• _SÉRIE DE CONSIGNES_
1) Imprimez sans modification, dans la conclusion de la session, le passage allant de « Il est temps » jusqu'à « relevé le défi. ».
2) Répondez aux questions suivantes à partir de la conclusion de la session.
(a) Quels sont les deux domaines d'irrationalité que la session conjugue ?
(b) À l'apprentissage de quoi le fait religieux au féminin apporte-t-il une contribution décisive ?
(c) Quelle démarche confessante est citée en exemple comme ne pouvant se confondre avec l'enseignement du fait religieux ?

• _TEXTE PRÉSENTÉ_
=-=-=-=-=

Christian Salenson, Conclusion de la session 2015

Conclusion de la session

 

 

 

 

Il est temps de conclure « à chaud » cette session et de se dire ce que nous avons appris ou mieux compris de l’enseignement du FR d’une part et de son enseignement au féminin d’autre part. Nous avons conscience d’être un peu fous de retenir de tels sujets de session ! Nous conjuguons en effet deux domaines d’irrationalité : le religieux et le rapport au féminin. Chacun sait combien le religieux fait appel à des dimensions affectives qui échappent au contrôle de la raison mais tout autant dès lors que l’on touche la relation masculin féminin, la place des femmes, les constructions sociales, on suscite des réactions qui sont loin d’être raisonnables ou même simplement rationnelles ! Mais ensemble, vous, les intervenants et nous les organisateurs, nous avons pour une part relevé le défi.

 

Tout au long de cette session nous avons réaffirmé que l’enseignement du fait religieux était une contribution décisive dans la construction de personnes libres, capables d’habiter notre culture et d’entrer dans l’intelligence d’un monde complexe. Nous avons affirmé avec non moins de force que le fait religieux au féminin était une contribution décisive à l’apprentissage de la mixité, si on veut bien donner à ce mot toute sa force dialectique.

 

 

Distinction et complémentarité des démarches

 

Tout d’abord nous avons redit avec force la place de l’enseignement du fait religieux sur la base d’une distinction dont nous ne devons jamais nous départir à savoir que l’enseignement du fait religieux est un enseignement scientifique qui ne fait pas appel à la croyance. Cet enseignement se dispense dans l’enseignement des disciplines ou bien parfois dans des parcours de culture religieuse. Mais en aucun cas, il ne peut se confondre avec une démarche confessante comme la catéchèse par exemple.

=-=-=-=-=

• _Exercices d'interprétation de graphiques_
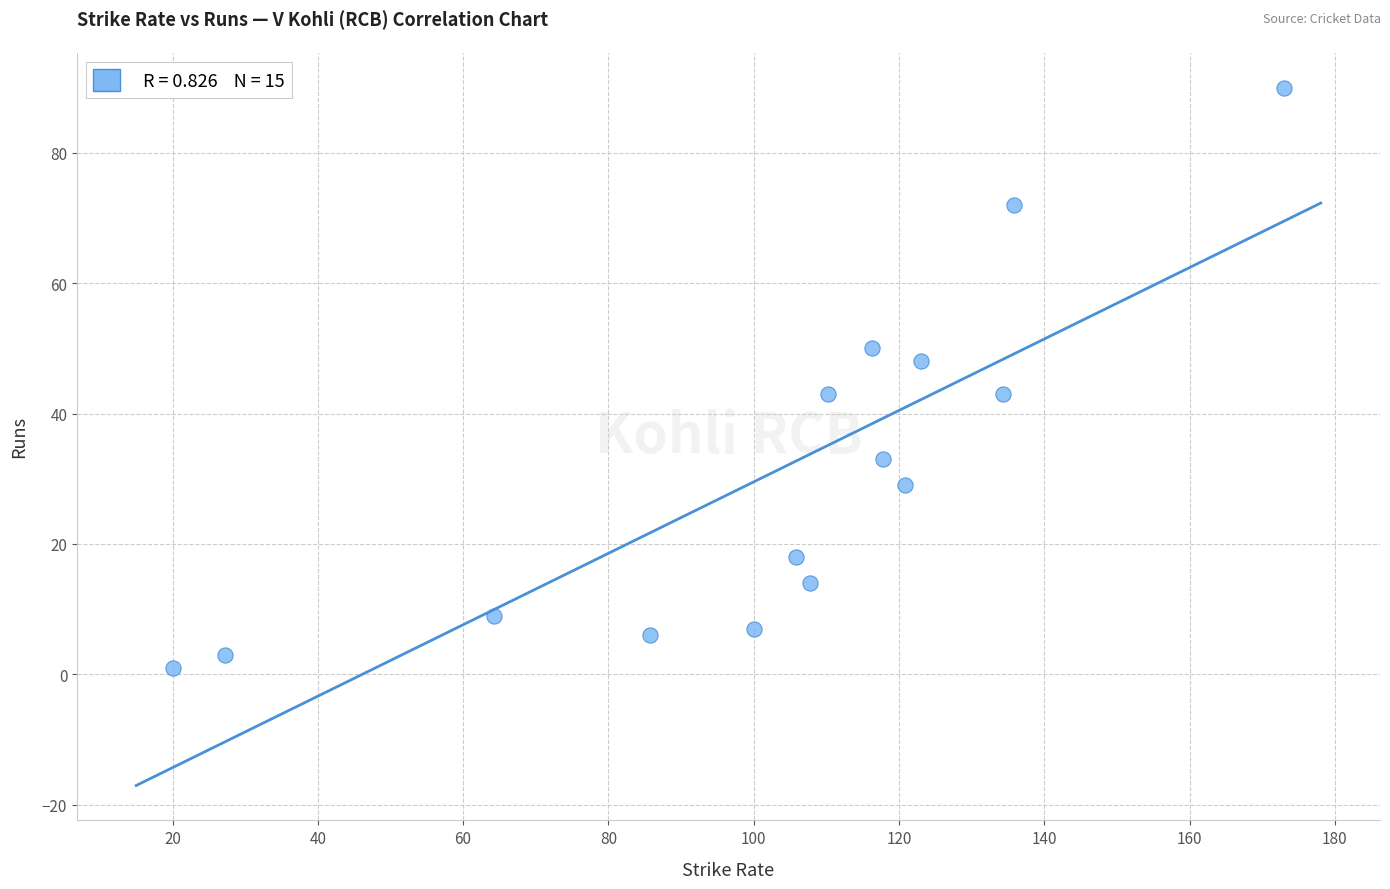

What is the range of Y values (max minus min)?

89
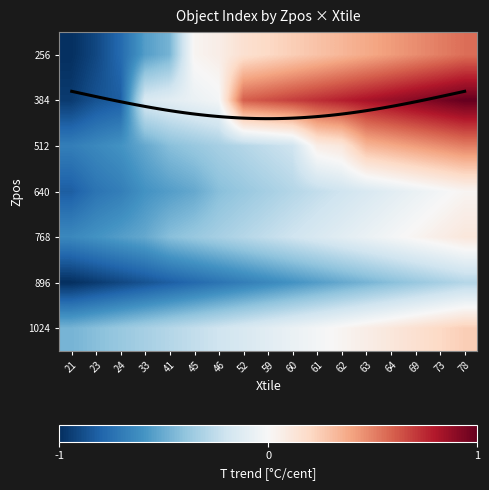

At which category is the sum across all series the highest?

78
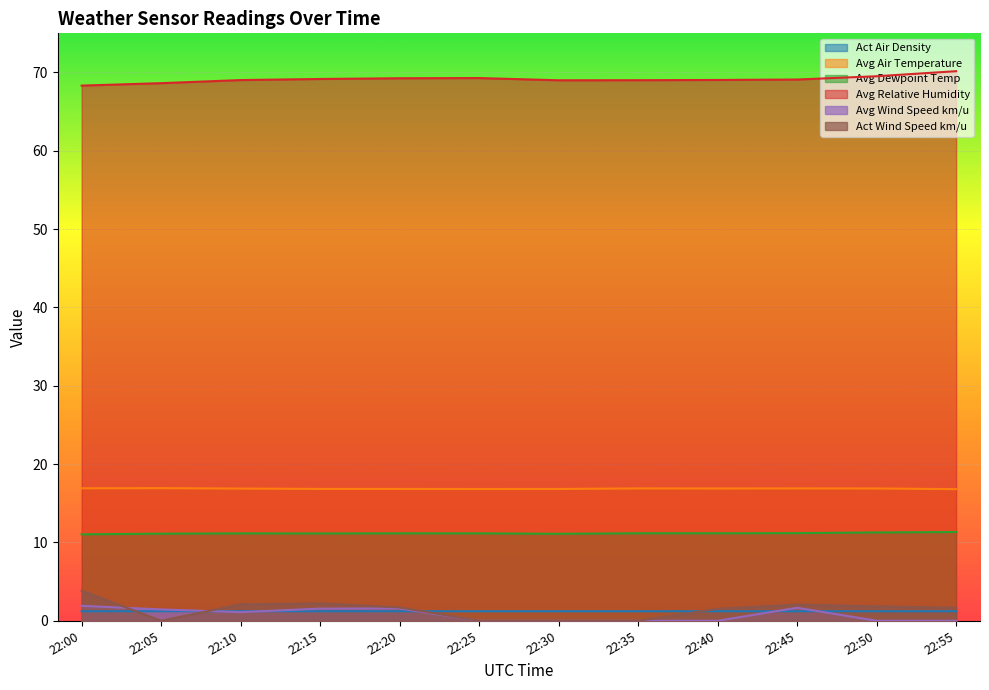

How many data points in Avg Wind Speed km/u are less than 1?

6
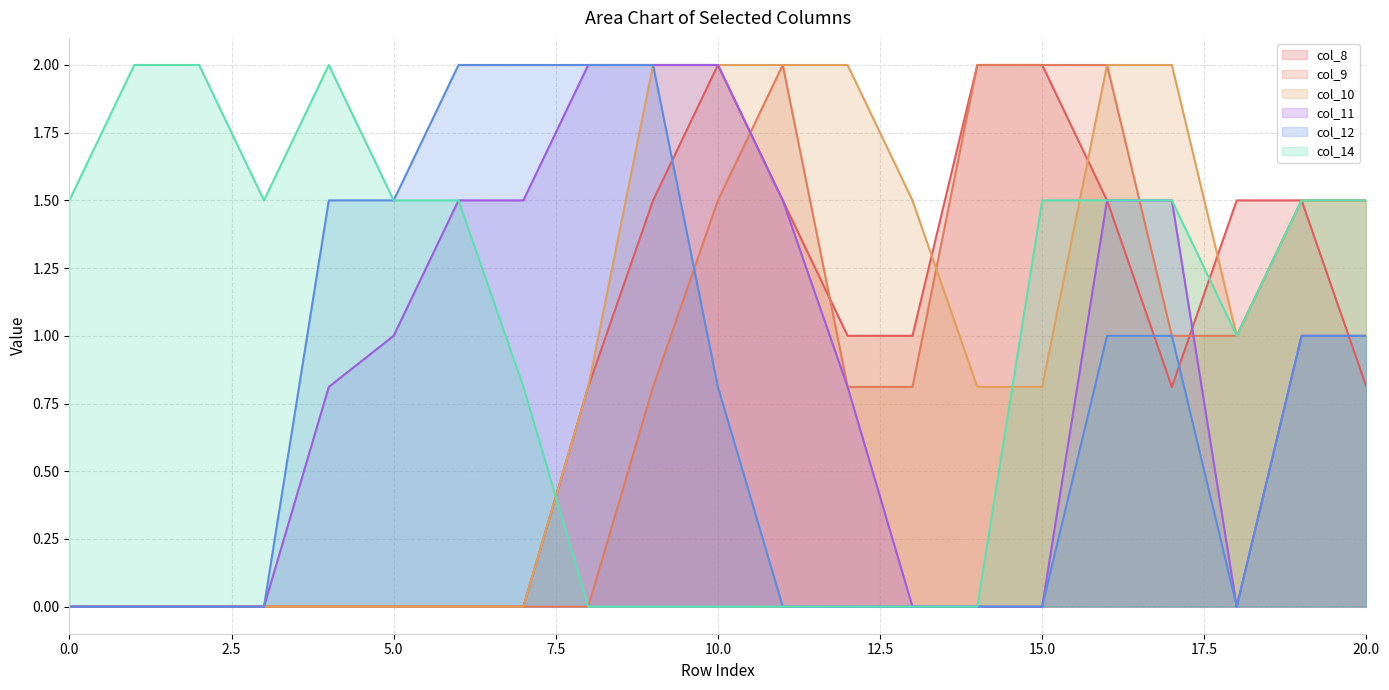

Which series changed the most between 9 and 19?

col_14 line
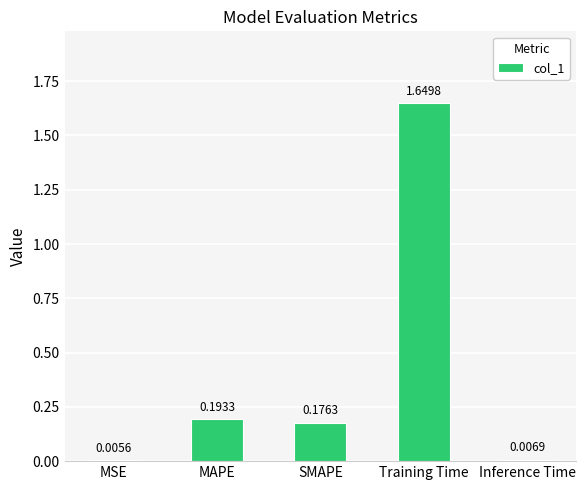

What is the sum of the values at Training Time and Inference Time?

1.7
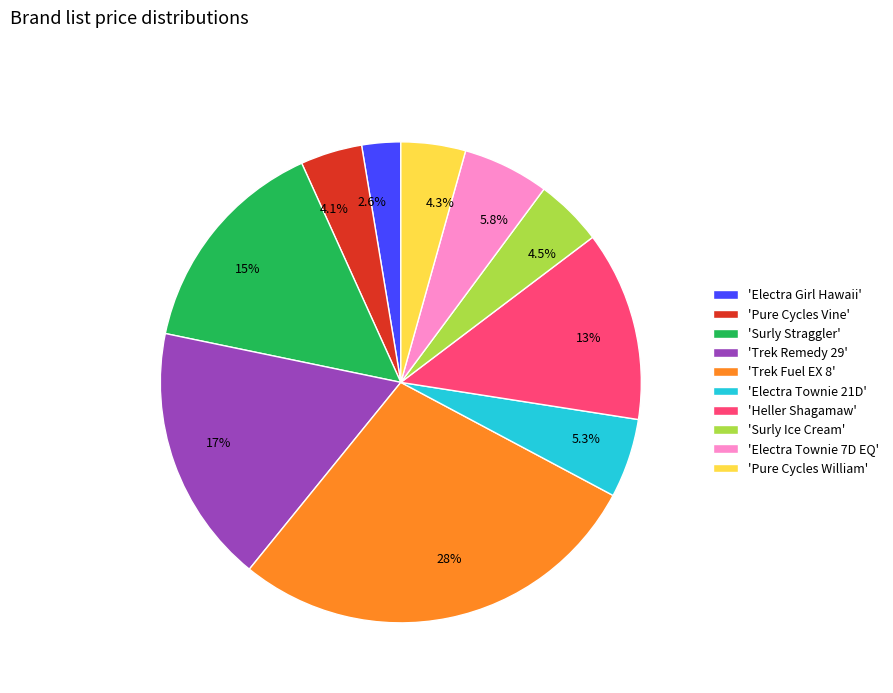

Does any single category account for the majority?

No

=-=-=-=-=

• _RÉSULTATS ATTENDUS_
1)
Il est temps de conclure « à chaud » cette session et de se dire ce que nous avons appris ou mieux compris de l’enseignement du FR d’une part et de son enseignement au féminin d’autre part. Nous avons conscience d’être un peu fous de retenir de tels sujets de session ! Nous conjuguons en effet deux domaines d’irrationalité : le religieux et le rapport au féminin. Chacun sait combien le religieux fait appel à des dimensions affectives qui échappent au contrôle de la raison mais tout autant dès lors que l’on touche la relation masculin féminin, la place des femmes, les constructions sociales, on suscite des réactions qui sont loin d’être raisonnables ou même simplement rationnelles ! Mais ensemble, vous, les intervenants et nous les organisateurs, nous avons pour une part relevé le défi.

2)
(a) Le religieux et le rapport au féminin.
(b) À l'apprentissage de la mixité.
(c) La catéchèse.